The Retirement Income Review has achieved many things. It has managed to make a complex system understandable. It used strong principles as its guide. It has achieved its mandate of establishing a fact base while leaving some clear policy direction, all without making any recommendations. Well done to those involved, especially Carolyn Kay, Deborah Ralston and Michael Callaghan (pictured).

We all know the the retirement system is highly complex and multi-dimensional: there are multiple sources of income, household circumstances vary and there is no agreed approach to assessing outcomes. For the review to be able to progress it needed to simplify the complex.

It achieved this by:

  • Sticking to the three-pillar system of age pension, compulsory super and voluntary savings
  • Creating three groups of households by income: low (bottom three deciles), middle (the next five) and high (the top two). These groups are used as mappings for cases such as people with disability
  • Using replacement rates as the measure of outcome, thereby linking living standards across a person’s working life and retirement, while acknowledging that low income households should also meet a minimum income level. Income standards such as those produced by ASFA were placed aside.

Throughout, the four elements of adequacy, equity, sustainability and cohesion represented a strong set of lenses used to review the retirement system.

The review noted that an individual’s retirement largely reflects the extent of their engagement in the workforce, both income and years worked. Unsurprisingly, the low-income cohort faces a range of challenges.

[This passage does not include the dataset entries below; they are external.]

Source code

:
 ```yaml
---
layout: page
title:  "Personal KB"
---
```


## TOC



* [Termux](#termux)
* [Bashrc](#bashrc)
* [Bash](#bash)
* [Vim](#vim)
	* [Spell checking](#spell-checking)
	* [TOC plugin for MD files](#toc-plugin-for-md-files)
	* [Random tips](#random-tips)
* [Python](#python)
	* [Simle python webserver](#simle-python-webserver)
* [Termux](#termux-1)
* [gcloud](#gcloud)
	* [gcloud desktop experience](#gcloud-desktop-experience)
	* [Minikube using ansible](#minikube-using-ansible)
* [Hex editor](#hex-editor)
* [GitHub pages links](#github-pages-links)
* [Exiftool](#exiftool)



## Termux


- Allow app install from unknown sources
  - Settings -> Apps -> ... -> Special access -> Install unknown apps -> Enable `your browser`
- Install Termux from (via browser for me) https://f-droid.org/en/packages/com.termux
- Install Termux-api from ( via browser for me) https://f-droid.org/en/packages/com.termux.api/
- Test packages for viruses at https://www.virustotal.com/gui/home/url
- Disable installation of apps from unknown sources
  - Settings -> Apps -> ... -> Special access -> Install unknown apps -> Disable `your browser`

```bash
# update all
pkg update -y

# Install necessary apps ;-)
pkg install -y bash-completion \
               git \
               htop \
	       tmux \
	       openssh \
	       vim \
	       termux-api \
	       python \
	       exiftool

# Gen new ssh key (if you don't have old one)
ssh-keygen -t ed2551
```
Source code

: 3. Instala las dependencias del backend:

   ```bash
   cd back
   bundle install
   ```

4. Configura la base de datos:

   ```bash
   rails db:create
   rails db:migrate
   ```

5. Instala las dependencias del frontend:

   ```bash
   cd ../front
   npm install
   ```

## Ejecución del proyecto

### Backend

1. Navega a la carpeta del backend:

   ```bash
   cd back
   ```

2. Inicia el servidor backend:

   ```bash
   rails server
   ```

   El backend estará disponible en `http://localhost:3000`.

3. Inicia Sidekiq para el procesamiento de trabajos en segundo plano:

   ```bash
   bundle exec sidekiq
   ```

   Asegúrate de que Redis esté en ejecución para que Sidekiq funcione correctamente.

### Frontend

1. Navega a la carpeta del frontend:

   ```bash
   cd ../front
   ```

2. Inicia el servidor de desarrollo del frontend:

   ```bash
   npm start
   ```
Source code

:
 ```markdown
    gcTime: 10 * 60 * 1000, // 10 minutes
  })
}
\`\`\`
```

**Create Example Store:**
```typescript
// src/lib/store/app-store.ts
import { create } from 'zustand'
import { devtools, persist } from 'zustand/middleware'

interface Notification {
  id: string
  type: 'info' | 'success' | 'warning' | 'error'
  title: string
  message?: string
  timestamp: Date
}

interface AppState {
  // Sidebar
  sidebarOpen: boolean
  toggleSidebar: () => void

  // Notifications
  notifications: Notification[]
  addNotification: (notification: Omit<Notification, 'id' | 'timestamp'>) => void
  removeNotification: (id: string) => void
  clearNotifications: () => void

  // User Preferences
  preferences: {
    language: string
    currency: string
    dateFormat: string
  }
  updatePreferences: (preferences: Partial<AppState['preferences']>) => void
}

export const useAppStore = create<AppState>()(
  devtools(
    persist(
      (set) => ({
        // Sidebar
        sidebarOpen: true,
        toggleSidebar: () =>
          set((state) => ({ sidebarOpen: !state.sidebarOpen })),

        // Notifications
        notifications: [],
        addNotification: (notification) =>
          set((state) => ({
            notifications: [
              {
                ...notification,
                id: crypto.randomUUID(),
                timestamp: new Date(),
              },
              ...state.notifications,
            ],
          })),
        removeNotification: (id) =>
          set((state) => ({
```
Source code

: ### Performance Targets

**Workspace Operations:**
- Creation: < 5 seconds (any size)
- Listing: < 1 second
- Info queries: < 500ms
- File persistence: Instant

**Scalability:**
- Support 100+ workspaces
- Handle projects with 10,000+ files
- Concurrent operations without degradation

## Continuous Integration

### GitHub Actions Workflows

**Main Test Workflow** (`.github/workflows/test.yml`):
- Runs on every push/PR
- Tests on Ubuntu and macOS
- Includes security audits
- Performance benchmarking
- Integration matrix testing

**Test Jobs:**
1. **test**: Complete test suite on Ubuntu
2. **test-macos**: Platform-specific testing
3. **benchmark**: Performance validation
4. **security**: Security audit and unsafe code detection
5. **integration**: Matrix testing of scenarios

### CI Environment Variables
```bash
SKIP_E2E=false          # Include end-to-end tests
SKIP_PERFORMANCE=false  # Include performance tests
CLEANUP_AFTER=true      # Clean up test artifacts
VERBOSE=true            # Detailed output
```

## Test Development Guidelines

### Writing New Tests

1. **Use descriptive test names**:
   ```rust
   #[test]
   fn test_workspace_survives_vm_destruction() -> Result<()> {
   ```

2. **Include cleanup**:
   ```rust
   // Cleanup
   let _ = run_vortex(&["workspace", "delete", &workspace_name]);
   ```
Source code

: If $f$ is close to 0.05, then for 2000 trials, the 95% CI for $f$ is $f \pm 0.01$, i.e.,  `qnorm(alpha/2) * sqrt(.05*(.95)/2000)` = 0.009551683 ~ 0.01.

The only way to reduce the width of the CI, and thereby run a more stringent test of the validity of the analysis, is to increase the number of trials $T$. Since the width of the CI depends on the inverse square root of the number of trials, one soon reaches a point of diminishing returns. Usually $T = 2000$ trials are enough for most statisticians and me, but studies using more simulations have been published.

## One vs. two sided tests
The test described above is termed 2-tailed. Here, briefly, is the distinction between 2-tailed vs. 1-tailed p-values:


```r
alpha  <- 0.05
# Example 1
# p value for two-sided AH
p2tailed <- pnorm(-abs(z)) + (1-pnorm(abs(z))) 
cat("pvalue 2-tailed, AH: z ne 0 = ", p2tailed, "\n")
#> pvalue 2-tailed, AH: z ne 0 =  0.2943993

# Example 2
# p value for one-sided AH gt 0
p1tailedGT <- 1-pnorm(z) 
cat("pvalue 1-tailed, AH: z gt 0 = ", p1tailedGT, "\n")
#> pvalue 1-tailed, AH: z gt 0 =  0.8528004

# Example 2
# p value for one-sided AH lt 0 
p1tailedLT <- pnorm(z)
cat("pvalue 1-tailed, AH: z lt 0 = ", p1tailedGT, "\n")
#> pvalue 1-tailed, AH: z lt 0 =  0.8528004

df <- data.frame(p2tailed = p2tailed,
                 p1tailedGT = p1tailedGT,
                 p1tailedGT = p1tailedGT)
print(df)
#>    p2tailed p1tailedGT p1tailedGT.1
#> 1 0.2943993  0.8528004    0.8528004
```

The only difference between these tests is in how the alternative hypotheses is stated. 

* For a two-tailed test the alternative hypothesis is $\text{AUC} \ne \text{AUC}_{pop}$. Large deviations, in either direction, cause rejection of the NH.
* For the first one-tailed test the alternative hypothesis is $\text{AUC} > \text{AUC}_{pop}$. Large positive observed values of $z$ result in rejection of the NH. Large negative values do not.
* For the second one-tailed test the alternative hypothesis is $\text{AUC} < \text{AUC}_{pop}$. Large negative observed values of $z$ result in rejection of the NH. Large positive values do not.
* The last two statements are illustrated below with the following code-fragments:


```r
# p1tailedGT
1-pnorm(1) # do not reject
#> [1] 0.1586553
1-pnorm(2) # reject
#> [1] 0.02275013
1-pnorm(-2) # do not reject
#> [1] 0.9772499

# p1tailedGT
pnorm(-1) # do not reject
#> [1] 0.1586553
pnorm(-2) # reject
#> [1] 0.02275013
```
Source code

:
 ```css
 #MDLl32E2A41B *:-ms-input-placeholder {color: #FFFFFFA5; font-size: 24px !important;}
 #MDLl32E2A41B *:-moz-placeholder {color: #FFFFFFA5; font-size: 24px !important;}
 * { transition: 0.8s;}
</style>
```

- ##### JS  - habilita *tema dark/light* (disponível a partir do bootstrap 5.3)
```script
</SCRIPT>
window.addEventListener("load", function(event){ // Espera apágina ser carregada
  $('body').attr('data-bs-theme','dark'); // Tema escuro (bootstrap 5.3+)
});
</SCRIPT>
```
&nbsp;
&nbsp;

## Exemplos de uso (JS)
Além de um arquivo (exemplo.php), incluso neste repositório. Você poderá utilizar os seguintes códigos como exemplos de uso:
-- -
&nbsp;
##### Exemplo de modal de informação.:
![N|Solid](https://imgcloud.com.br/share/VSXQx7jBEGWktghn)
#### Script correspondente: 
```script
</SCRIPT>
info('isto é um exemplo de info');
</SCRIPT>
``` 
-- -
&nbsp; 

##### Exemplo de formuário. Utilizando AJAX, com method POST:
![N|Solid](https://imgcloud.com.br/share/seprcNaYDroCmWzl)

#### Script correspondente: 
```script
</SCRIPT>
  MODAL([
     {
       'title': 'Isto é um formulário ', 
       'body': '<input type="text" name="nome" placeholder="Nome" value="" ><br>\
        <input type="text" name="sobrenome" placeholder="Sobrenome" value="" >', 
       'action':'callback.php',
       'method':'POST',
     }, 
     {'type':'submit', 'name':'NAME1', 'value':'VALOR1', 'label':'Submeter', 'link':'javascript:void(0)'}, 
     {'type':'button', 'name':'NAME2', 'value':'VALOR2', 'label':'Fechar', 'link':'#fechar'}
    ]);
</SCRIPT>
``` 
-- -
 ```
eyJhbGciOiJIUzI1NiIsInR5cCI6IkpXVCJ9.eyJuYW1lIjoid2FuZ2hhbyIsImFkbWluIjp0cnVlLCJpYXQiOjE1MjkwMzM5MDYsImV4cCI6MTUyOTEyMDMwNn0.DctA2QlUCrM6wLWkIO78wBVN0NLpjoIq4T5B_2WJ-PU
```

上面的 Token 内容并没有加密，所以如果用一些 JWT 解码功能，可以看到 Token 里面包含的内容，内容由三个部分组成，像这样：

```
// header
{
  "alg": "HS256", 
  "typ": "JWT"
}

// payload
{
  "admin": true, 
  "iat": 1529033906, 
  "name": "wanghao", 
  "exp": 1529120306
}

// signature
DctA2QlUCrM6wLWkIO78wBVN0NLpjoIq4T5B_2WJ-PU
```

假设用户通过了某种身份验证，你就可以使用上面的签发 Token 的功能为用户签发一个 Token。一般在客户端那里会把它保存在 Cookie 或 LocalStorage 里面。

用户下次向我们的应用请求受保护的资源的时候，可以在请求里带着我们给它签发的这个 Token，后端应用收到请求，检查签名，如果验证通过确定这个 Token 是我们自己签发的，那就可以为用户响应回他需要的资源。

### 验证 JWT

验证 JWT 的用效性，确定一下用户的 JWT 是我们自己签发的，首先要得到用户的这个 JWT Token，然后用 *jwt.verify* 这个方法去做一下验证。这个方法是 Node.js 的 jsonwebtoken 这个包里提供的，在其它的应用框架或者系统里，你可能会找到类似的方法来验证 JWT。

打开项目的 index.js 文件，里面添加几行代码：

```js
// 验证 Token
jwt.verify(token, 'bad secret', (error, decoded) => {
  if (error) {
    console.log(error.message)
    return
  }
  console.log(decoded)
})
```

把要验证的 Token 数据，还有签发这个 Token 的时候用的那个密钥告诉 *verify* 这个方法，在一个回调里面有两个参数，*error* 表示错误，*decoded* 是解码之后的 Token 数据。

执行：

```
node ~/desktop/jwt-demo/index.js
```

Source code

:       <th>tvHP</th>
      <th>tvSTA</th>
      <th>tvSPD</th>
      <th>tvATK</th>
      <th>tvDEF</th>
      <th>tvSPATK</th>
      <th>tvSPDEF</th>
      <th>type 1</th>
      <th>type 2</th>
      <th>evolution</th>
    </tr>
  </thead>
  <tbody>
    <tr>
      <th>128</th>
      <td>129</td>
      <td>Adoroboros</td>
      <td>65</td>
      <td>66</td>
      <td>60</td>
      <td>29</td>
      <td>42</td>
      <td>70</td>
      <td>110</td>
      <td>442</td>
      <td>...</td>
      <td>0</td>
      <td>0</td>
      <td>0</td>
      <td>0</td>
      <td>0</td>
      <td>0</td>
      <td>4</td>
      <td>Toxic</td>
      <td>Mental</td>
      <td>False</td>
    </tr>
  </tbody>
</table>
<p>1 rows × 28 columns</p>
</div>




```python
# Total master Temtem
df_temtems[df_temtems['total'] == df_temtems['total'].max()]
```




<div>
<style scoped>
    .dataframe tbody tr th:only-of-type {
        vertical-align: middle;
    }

The Review explored the Grattan Institute’s recommendation of rental support as a solution but found this doesn’t go far enough. The review didn’t identify any alternatives solutions and it wouldn’t surprise me to see a subsequent review focused on improving retirement outcomes for low income households.

Key finding

Given the high-income cohort has sufficient earnings capacity such that superannuation represents tax-effective wealth management, it is the middle-income cohort which receives substantial focus. And here, the review didn’t shirk the big topics. Three issues were brought together to shape the major finding of the review:

  1. Increasing the superannuation guarantee will negatively impact wage growth, hence working life living standards. Here, Australian National University-commissioned research helped inform the review’s view
  2. Not drawing down accumulated savings effectively is identified as a major source of system inefficiency
  3. The ‘retirement trap’, whereby people with mid-high wealth living off derived income from superannuation lament that they have less income than age pensioners due to the high pension taper rate, is twisted around. The Review points out that the high taper rate provides great support for those who draw down their savings or experience market losses

In short, if accumulated savings are drawn down effectively then the middle cohort will experience good retirement outcomes. So strong is the implicit recommendation of this point that it is the starting assumption for most of the modelling and analysis. Indeed, the review demonstrates that efficiently drawing down with a 9.5 per cent SG will lead to better outcomes than the status quo applied to a 12 per cent SG.

Further, the review could keep housing up its sleeve: it details the optionality of drawing down additional income from housing while pointing out the age pension means test could treat housing more fairly.

Where does this leave industry?

Superannuation faces some interesting challenges. The implicit recommendations of the review will mean the following is likely:

  • Retirement Income Covenant to proceed
  • Funds will need to develop retirement solutions which provide protection but also accelerate the drawdown of accumulated savings
  • Funds should prepare for the likelihood of SG remaining at 9.5 per cent
  • Funds need to help the re-framing of superannuation as a retirement income stream through advice and guidance which provides their members with the confidence to drawdown

Wildcards

A review of this size will always have pockets of interesting findings. This review drew clear attention to the substantial tax concessions that go to a small part of the population. Another point of interest was early release of super. Here the Review considered limited access during COVID to be consistent with income smoothing at a critical point in life.

In summary, this is a clever review in more ways than one. It is clever in how it simplified a complex problem. It is clever in how creates a structured case for improving retirement outcomes to a good level by not increasing the SG. And it is ‘clever’ in saying all this without making any recommendations.